Mapping the route to renewables

Mapping the route to renewables

Viessmann Marketing Director Darren McMahon assesses the likely impact of the latest government policies designed to decarbonise the heating sector.

The industry has reacted to the Government’s Heat and Buildings Strategy, in particular the Boiler Upgrade Scheme. Opening in spring 2022, the latter aims to encourage the replacement of fossil fuel heating systems by offering capital grants to property owners to install heat pumps or biomass boilers.

Like others across the industry, we welcome this fresh investment in heat decarbonisation initiatives. It’s greatly needed to help unleash the innovation and training we need to drive the uptake of low carbon technologies. We also welcome the strengthening of regulations and enforcement to ensure installation quality. Whilst we welcome this new funding mechanism, we’re also realistic about the scheme’s likely impact.

Like the Domestic Renewable Heat Incentive (dRHI) that it effectively replaces, the Boiler Upgrade Scheme may deliver an increase in heat pump sales. However, the expected number of installations will be lower than required to achieve our national target of 600,000 per year by 2028, as the budget is insufficient. Quite simply, the Boiler Upgrade Scheme alone is not enough.

Market-driven approach
There was however, another less widely known and discussed government consultation published alongside the Heat in Buildings Strategy: ‘A market-based mechanism for low-carbon heat’. The proposals raise some intriguing questions about how the shortfall in heat pump volume might be made up. It suggests an industry-led, market-incentive mechanism, similar to that used in the automotive industry to reduce vehicle emissions. Slated to come into force in 2024, it aims to provide a ‘clear, long-term policy framework’ to stimulate investment and innovation in the heat pump sector.

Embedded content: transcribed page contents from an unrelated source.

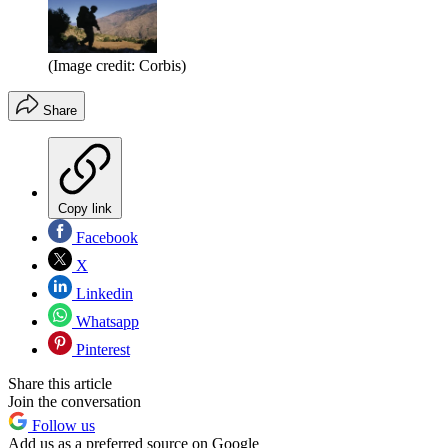
(Image credit: Corbis)
Share
Copy link
Facebook
X
Linkedin
Whatsapp
Pinterest
Share this article
Join the conversation
Follow us
Add us as a preferred source on Google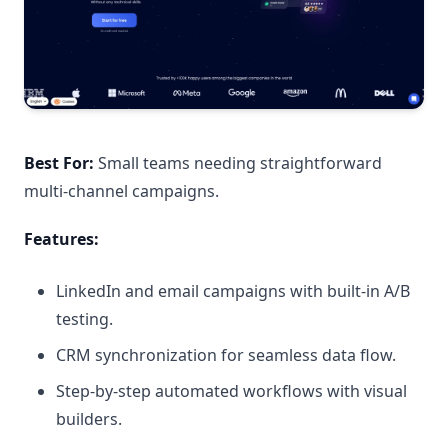
Best For:
Small teams needing straightforward
multi-channel campaigns.
Features:
LinkedIn and email campaigns with built-in A/B
testing.
CRM synchronization for seamless data flow.
Step-by-step automated workflows with visual
builders.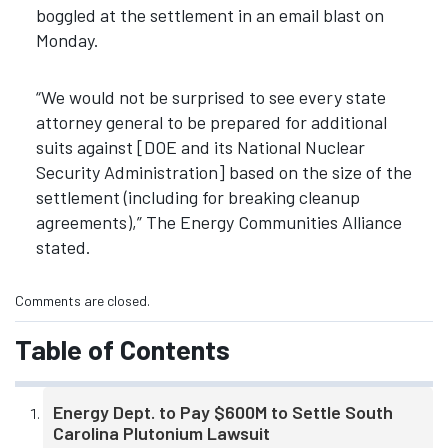
boggled at the settlement in an email blast on
Monday.
“We would not be surprised to see every state
attorney general to be prepared for additional
suits against [DOE and its National Nuclear
Security Administration] based on the size of the
settlement (including for breaking cleanup
agreements),” The Energy Communities Alliance
stated.
Comments are closed.
Table of Contents
Energy Dept. to Pay $600M to Settle South
Carolina Plutonium Lawsuit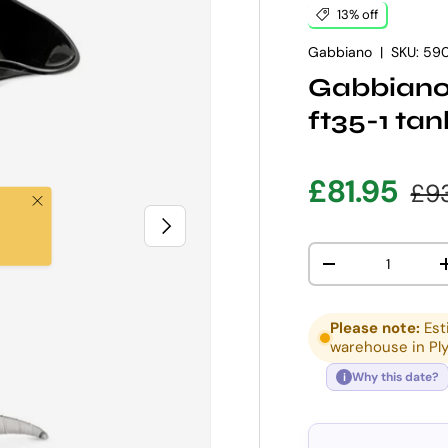
13% off
Gabbiano
|
SKU:
590
Gabbiano 
ft35-1 tan
Sale pric
Reg
£81.95
£9
Close
NEXT
Qty
DECREASE QUANT
Please note:
Est
warehouse in Pl
Why this date?
i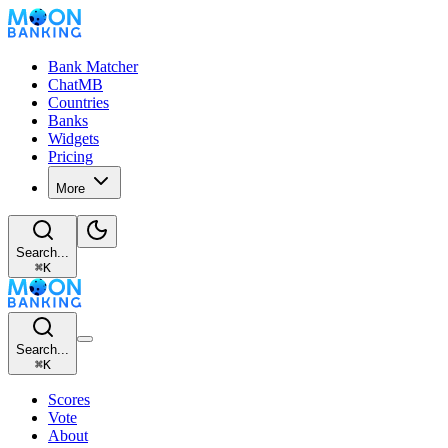
Bank Matcher
ChatMB
Countries
Banks
Widgets
Pricing
More
Search...
⌘
K
Search...
⌘
K
Scores
Vote
About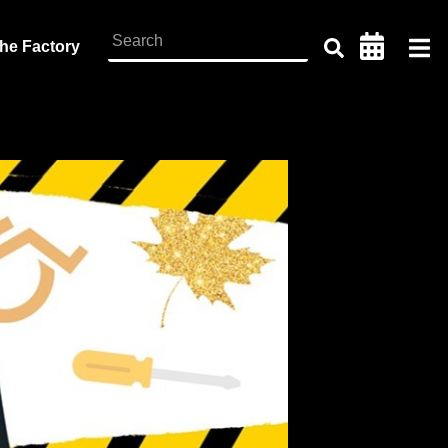
the Factory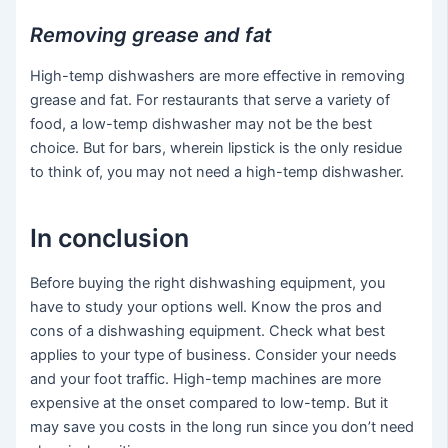
Removing grease and fat
High-temp dishwashers are more effective in removing
grease and fat. For restaurants that serve a variety of
food, a low-temp dishwasher may not be the best
choice. But for bars, wherein lipstick is the only residue
to think of, you may not need a high-temp dishwasher.
In conclusion
Before buying the right dishwashing equipment, you
have to study your options well. Know the pros and
cons of a dishwashing equipment. Check what best
applies to your type of business. Consider your needs
and your foot traffic. High-temp machines are more
expensive at the onset compared to low-temp. But it
may save you costs in the long run since you don’t need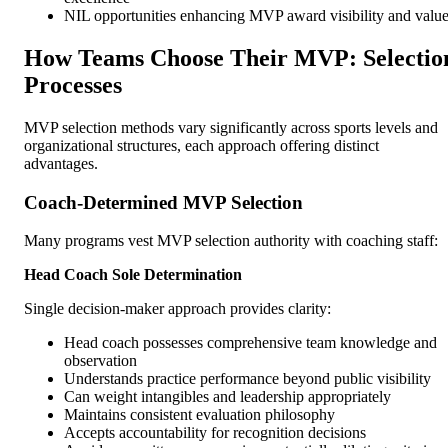
NIL opportunities enhancing MVP award visibility and valu
How Teams Choose Their MVP: Selectio
Processes
MVP selection methods vary significantly across sports levels and
organizational structures, each approach offering distinct
advantages.
Coach-Determined MVP Selection
Many programs vest MVP selection authority with coaching staff:
Head Coach Sole Determination
Single decision-maker approach provides clarity:
Head coach possesses comprehensive team knowledge and
observation
Understands practice performance beyond public visibility
Can weight intangibles and leadership appropriately
Maintains consistent evaluation philosophy
Accepts accountability for recognition decisions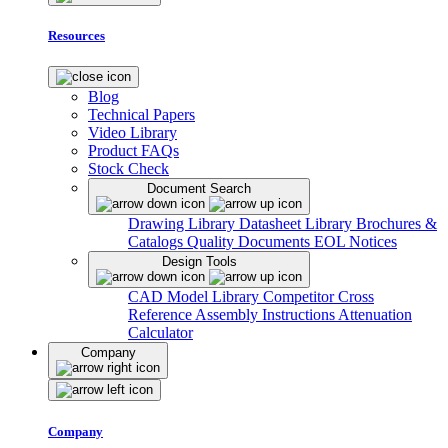
Resources
Blog
Technical Papers
Video Library
Product FAQs
Stock Check
Document Search
Drawing Library
Datasheet Library
Brochures &
Catalogs
Quality Documents
EOL Notices
Design Tools
CAD Model Library
Competitor Cross
Reference
Assembly Instructions
Attenuation
Calculator
Company
Company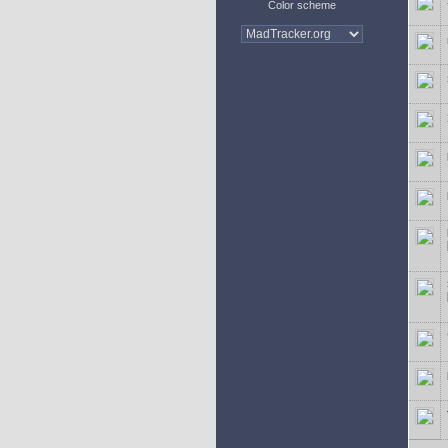
Color scheme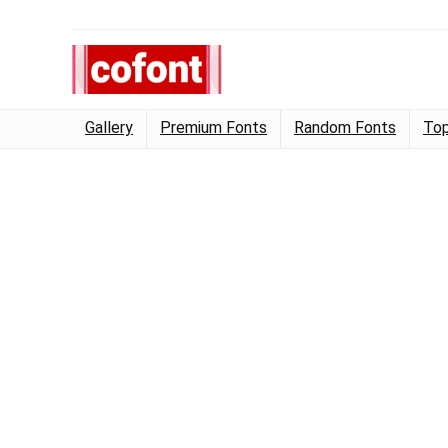
Gallery
Premium Fonts
Random Fonts
Top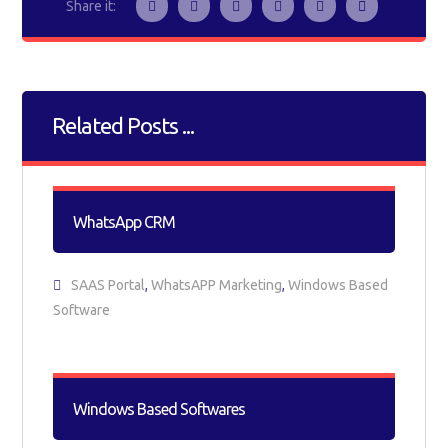
Related Posts ...
WhatsApp CRM
SAAS Portal
,
WhatsAPP Marketing
,
Windows Based
Software
Windows Based Softwares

The proposed mechanism would require appliance manufacturers to achieve a defined and growing number of low carbon heating product sales by making ‘the switch to a heat pump an increasingly attractive, mainstream choice’. Among other things, this includes an ambition to reduce the installation costs of heat pumps by 20-25% by 2025, en route to achieving parity with boiler pricing by 2030. To support this, a range of financial assistance and market stimulation measures are currently under consideration. The proposal includes all kinds of heat pumps, including hybrids and low and high temperature models.

This type of market-incentive approach puts the onus on manufacturers and suppliers of fossil fuel appliances to drive heat pump take-up. The government has previously been challenged for assuming that an increase in volume alone will drive down heat pump prices, especially as much of the market is dominated by brands with reverse-engineered air con units which already have economies of scale. After all, many manufacturers, including Viessmann, have been offering low-carbon heating systems for decades, yet customers still largely opt for conventional boilers. This initiative seeks to address this by ensuring manufacturers and installers adjust their pricing to encourage the right consumer behaviour, regardless of demand or economies of scale.

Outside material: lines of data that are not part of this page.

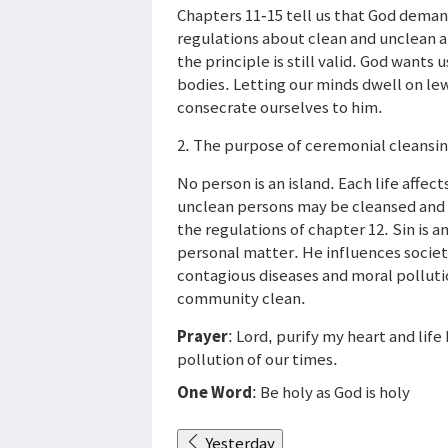
Chapters 11-15 tell us that God deman
regulations about clean and unclean a
the principle is still valid. God wants
bodies. Letting our minds dwell on le
consecrate ourselves to him.
2. The purpose of ceremonial cleansin
No person is an island. Each life affec
unclean persons may be cleansed and
the regulations of chapter 12. Sin is an
personal matter. He influences socie
contagious diseases and moral polluti
community clean.
Prayer
: Lord, purify my heart and lif
pollution of our times.
One Word
: Be holy as God is holy
Yesterday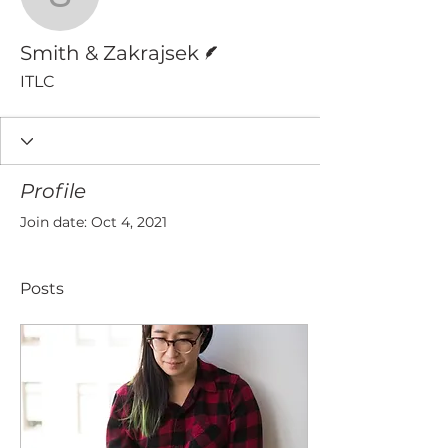
Smith & Zakrajsek
Writer
Smith & Zakrajsek
ITLC
Profile
Join date: Oct 4, 2021
Posts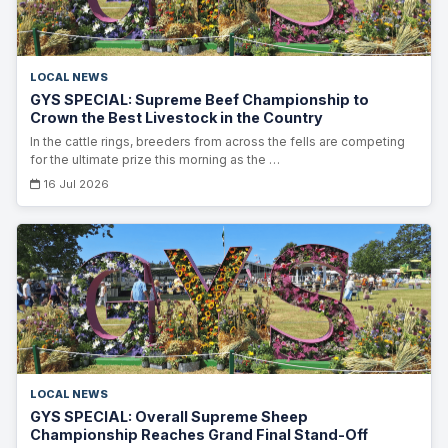
LOCAL NEWS
GYS SPECIAL: Supreme Beef Championship to
Crown the Best Livestock in the Country
In the cattle rings, breeders from across the fells are competing
for the ultimate prize this morning as the …
16 Jul 2026
LOCAL NEWS
GYS SPECIAL: Overall Supreme Sheep
Championship Reaches Grand Final Stand-Off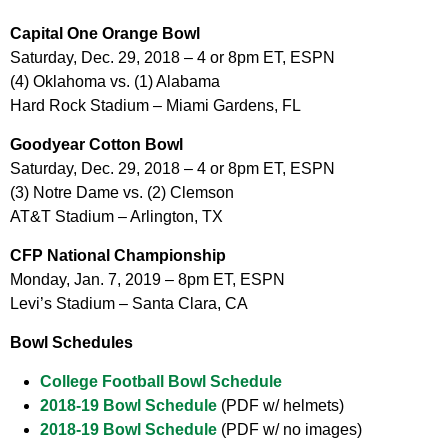
Capital One Orange Bowl
Saturday, Dec. 29, 2018 – 4 or 8pm ET, ESPN
(4) Oklahoma vs. (1) Alabama
Hard Rock Stadium – Miami Gardens, FL
Goodyear Cotton Bowl
Saturday, Dec. 29, 2018 – 4 or 8pm ET, ESPN
(3) Notre Dame vs. (2) Clemson
AT&T Stadium – Arlington, TX
CFP National Championship
Monday, Jan. 7, 2019 – 8pm ET, ESPN
Levi’s Stadium – Santa Clara, CA
Bowl Schedules
College Football Bowl Schedule
2018-19 Bowl Schedule
(PDF w/ helmets)
2018-19 Bowl Schedule
(PDF w/ no images)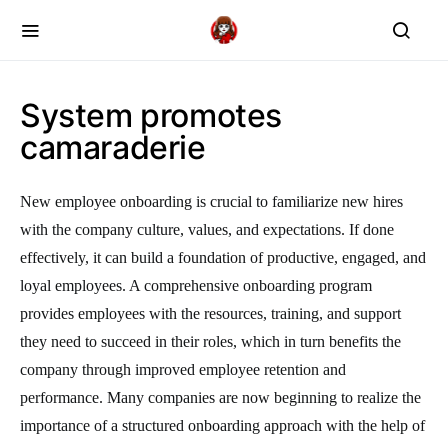
System promotes
camaraderie
New employee onboarding is crucial to familiarize new hires
with the company culture, values, and expectations. If done
effectively, it can build a foundation of productive, engaged, and
loyal employees. A comprehensive onboarding program
provides employees with the resources, training, and support
they need to succeed in their roles, which in turn benefits the
company through improved employee retention and
performance. Many companies are now beginning to realize the
importance of a structured onboarding approach with the help of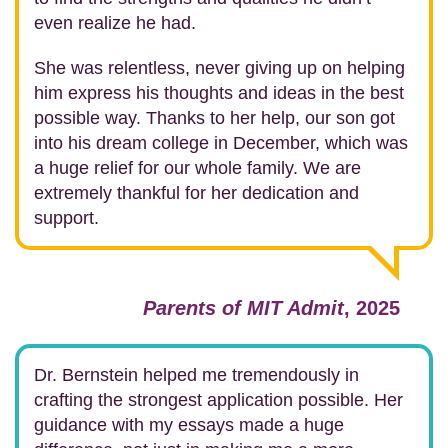
even realize he had.
She was relentless, never giving up on helping
him express his thoughts and ideas in the best
possible way. Thanks to her help, our son got
into his dream college in December, which was
a huge relief for our whole family. We are
extremely thankful for her dedication and
support.
Parents of MIT Admit
, 2025
Dr. Bernstein helped me tremendously in
crafting the strongest application possible.
Her
guidance with my essays made a huge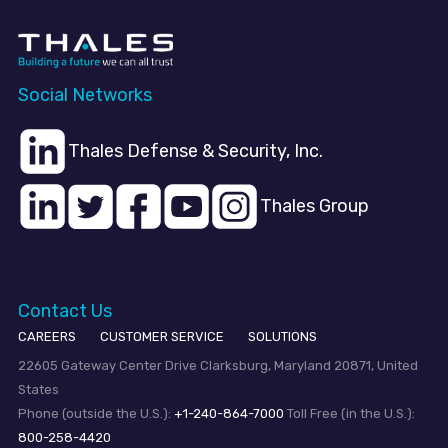
Social Networks
Thales Defense & Security, Inc.
Thales Group
Contact Us
CAREERS
CUSTOMER SERVICE
SOLUTIONS
22605 Gateway Center Drive Clarksburg, Maryland 20871, United
States
Phone (outside the U.S.):
+1-240-864-7000
Toll Free (in the U.S.):
800-258-4420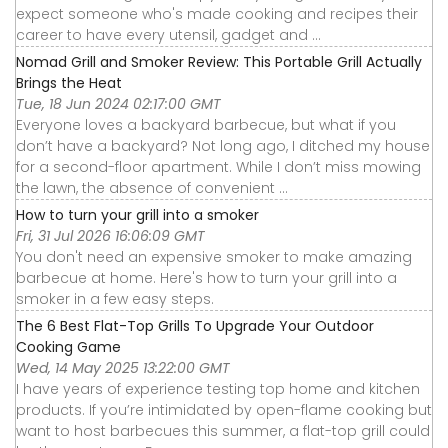
expect someone who's made cooking and recipes their
career to have every utensil, gadget and ...
Nomad Grill and Smoker Review: This Portable Grill Actually
Brings the Heat
Tue, 18 Jun 2024 02:17:00 GMT
Everyone loves a backyard barbecue, but what if you
don’t have a backyard? Not long ago, I ditched my house
for a second-floor apartment. While I don’t miss mowing
the lawn, the absence of convenient ...
How to turn your grill into a smoker
Fri, 31 Jul 2026 16:06:09 GMT
You don't need an expensive smoker to make amazing
barbecue at home. Here's how to turn your grill into a
smoker in a few easy steps.
The 6 Best Flat-Top Grills To Upgrade Your Outdoor
Cooking Game
Wed, 14 May 2025 13:22:00 GMT
I have years of experience testing top home and kitchen
products. If you’re intimidated by open-flame cooking but
want to host barbecues this summer, a flat-top grill could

Numerous questions about the mechanism remain and BEIS is currently seeking industry input on the technologies, targets, trading options, administration and enforcement options.

Flexibility is key
While the combination of these new schemes and proposals scoped out by BEIS do promise to move us closer to heating decarbonisation, problems remain. There is arguably too much emphasis on heat pumps, while appliances such as hydrogen boilers, hybrids and fuel cells– which offer an easier, faster and more inclusive energy transition for much of the UK’s housing stock – are still not explicitly supported.

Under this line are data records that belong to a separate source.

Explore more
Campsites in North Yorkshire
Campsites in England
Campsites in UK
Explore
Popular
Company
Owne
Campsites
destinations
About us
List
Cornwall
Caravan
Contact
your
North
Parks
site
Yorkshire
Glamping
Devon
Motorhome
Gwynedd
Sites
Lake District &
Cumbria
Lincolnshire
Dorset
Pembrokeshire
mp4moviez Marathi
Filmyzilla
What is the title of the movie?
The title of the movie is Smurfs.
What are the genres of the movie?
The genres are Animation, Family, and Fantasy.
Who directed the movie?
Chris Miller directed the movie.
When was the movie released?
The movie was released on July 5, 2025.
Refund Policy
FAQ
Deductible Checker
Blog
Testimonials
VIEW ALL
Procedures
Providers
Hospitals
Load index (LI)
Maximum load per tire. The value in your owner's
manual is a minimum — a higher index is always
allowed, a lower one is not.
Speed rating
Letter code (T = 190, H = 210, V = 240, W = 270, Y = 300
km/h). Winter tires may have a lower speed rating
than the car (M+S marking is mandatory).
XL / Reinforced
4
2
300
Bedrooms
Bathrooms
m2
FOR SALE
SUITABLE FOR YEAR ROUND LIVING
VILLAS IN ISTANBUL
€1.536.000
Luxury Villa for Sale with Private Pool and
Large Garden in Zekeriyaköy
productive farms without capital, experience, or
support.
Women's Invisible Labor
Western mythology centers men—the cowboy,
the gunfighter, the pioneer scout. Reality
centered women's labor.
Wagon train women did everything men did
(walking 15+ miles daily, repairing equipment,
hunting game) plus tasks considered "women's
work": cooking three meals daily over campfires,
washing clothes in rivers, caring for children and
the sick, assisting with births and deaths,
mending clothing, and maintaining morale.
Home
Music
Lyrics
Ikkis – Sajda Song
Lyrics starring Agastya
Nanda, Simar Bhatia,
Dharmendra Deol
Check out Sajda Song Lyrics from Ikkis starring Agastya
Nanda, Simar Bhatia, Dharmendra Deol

We need a multifaceted approach to achieve our climate goals, incorporating hydrogen, heat networks, hybrid systems, connected appliances and heat pumps. Even the name of the ‘Boiler Upgrade Scheme’ appears to denigrate appliances that – thanks to initiatives such as Boiler Plus, which the Government expects to invest in further – are already greatly contributing to lowering emissions.

The built environment is heterogeneous, UK housing stock is very diverse and end user needs are different; this means that there are no general-purpose solutions and technologies such as heat pumps, hybrids, fuel cells and hydrogen boilers will work synergistically. Narrowing the scope of technical approaches is wrong-headed. Policy makers should be seeking to provide flexibility to keep our options as open as possible, while ensuring a rapid and well-managed transition to a range of solutions.